What Information is Needed for Business Valuations?

What Information is Needed for Business Valuations?

What goes into a business valuation?

Business valuation relies on accurate information. Much of the process is down to research and analysis of critical points concerning the company in question. Licensed business valuers in Canberra are trained to assist business owners and investors by reviewing operations, financial performance, future prospects and more.


To achieve this, the valuers in question need highly specialised knowledge, experience and qualifications. Companies across every industry depend on them to make informed decisions in the case of mergers and acquisitions, raising capital or selling the company.


It goes without saying then that business valuations are no small feat. They are incredibly complex matters reliant on rigorous methodologies and intimate knowledge of the economy.


The information required for valuation depends on an organisation’s:

  • size
  • industry
  • structure.

Other crucial aspects include reviewing financial statements, revenue and profit margins, market trends, customer demographics, competition, industry regulations and legal concerns.


These investigations are compiled into legally certified reports that can have significant effects on the business, as well as the larger local economy. For this reason, investors and company leaders should seek out independent valuers who can guarantee accuracy, objectivity and transparency.


Read on for a detailed exploration of the valuation process and the information required to ensure accurate business valuations across companies of all kinds in Australia.


What information is most important to a business valuer?


The information required for your valuation may differ depending on the reason for the report. In general, there are several key pieces of information needed that will extend across every form of business valuation.


The first of these would be financial statements. Those include:

  • balance sheets
  • income statements
  • cash flow statements.

This documentation provides vital insights into the financial health, liquidity and performance of an enterprise. By assessing these financial statements, trained and qualified valuers can establish the organisation’s potential for revenue growth and cash flow generation, as well as profitability.


Also essential is information about the market and industry an organisation operates within.


In order to determine the potential for future growth and overall sustainability, your valuer will review the company’s:

  • tangible and intangible assets
  • liabilities
  • intellectual properties.

Tangible assets include the likes of inventory, equipment and property, whereas intangible assets and intellectual properties refer to any copyrights, patents or trademarks of value.


Naturally, a company’s staff play an important role in providing value as well. Namely, its management team and employees. Valuers will investigate the overall levels of experience, expertise and potential impact on future earnings they infer.


Finally, the company’s client base forms part of the investigation as well. In particular, the valuer looks at the relationship with key customers to review the strength of potential revenue streams.

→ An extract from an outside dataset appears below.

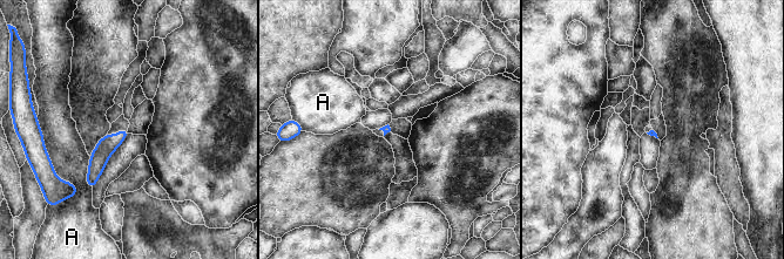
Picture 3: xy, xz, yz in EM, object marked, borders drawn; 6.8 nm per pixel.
act=pass each=A:other runs_along=3:(123, 131), (98, 158), (90, 184) found='no lettered piece goes on from it'

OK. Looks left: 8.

What are the types of business valuation processes?


The accuracy of any business valuation is determined by the efficacy of the valuation methods applied throughout the process. The primary techniques used include:

  • asset-based valuation
  • market-based valuation
  • income-based valuation
  • discounted cash flow (DCF) valuation.

As the name implies, the asset-based approach revolves around analysing and establishing the value of an organisation’s assets. These could include buildings, machinery and inventory and are generally used when working with asset-intensive businesses.


The market-based approach involves comparing the subject company to similar businesses that were recently sold. It accounts for the law of supply and demand and is best suited for companies that have publicly traded shares.


Income-based valuation is aimed at the organisation’s financial performance. Specifically, the valuer reviews expected future earnings, cash flows and growth potential. This is the most commonly used method for business valuations across most industries.


The DCF approach to valuation is generally used for companies with a high level of uncertainty about their future cash flows. The valuer will project the subject’s future cash flows.


Each of these methods has its advantages and disadvantages. The most appropriate method is entirely dependent on the specific circumstances and attributes of the client. Professional valuers hold the training and expertise to select and tailor the most effective methods for the situation.


What other options do I have to a standard business valuation?


There are several options available beyond the aforementioned methods.


The first of these would be the industry-specific valuation method. This approach puts a focus on the unique characteristics of a particular industry or sector in which the client operates. The valuer assesses industry trends, growth potential and the overall competitive landscape.


The strategic valuation method analyses a company’s potential to achieve its objectives by exhaustively reviewing its greater strategic plan.


The market-based valuation approach collects and reviews data from recent mergers and acquisitions. It looks at the likes of the market's perception of the company.


Should the traditional methods not paint an entirely clear picture of a company’s value, your valuer has a number of additional options available to them. Just like the conventional methods, the valuer is trained to adjust these methods for the situation to guarantee accuracy and reliability.


Summary


Business valuation is a comprehensive and accurate way to determine an organisation’s market value. Qualified valuers will assess a business’s financial and operational performance, income, growth potential, strategic plans, management team and industry to fully understand the organisation’s position in the larger market.


Taken together, these methods work across every industry and with companies of every structure and size. They can assist with investment and future planning, mergers and acquisitions, sales and purchases and more.


These reports are legally certified and comply with all the relevant regulations and legal requirements. They produce results that are high quality and dependable.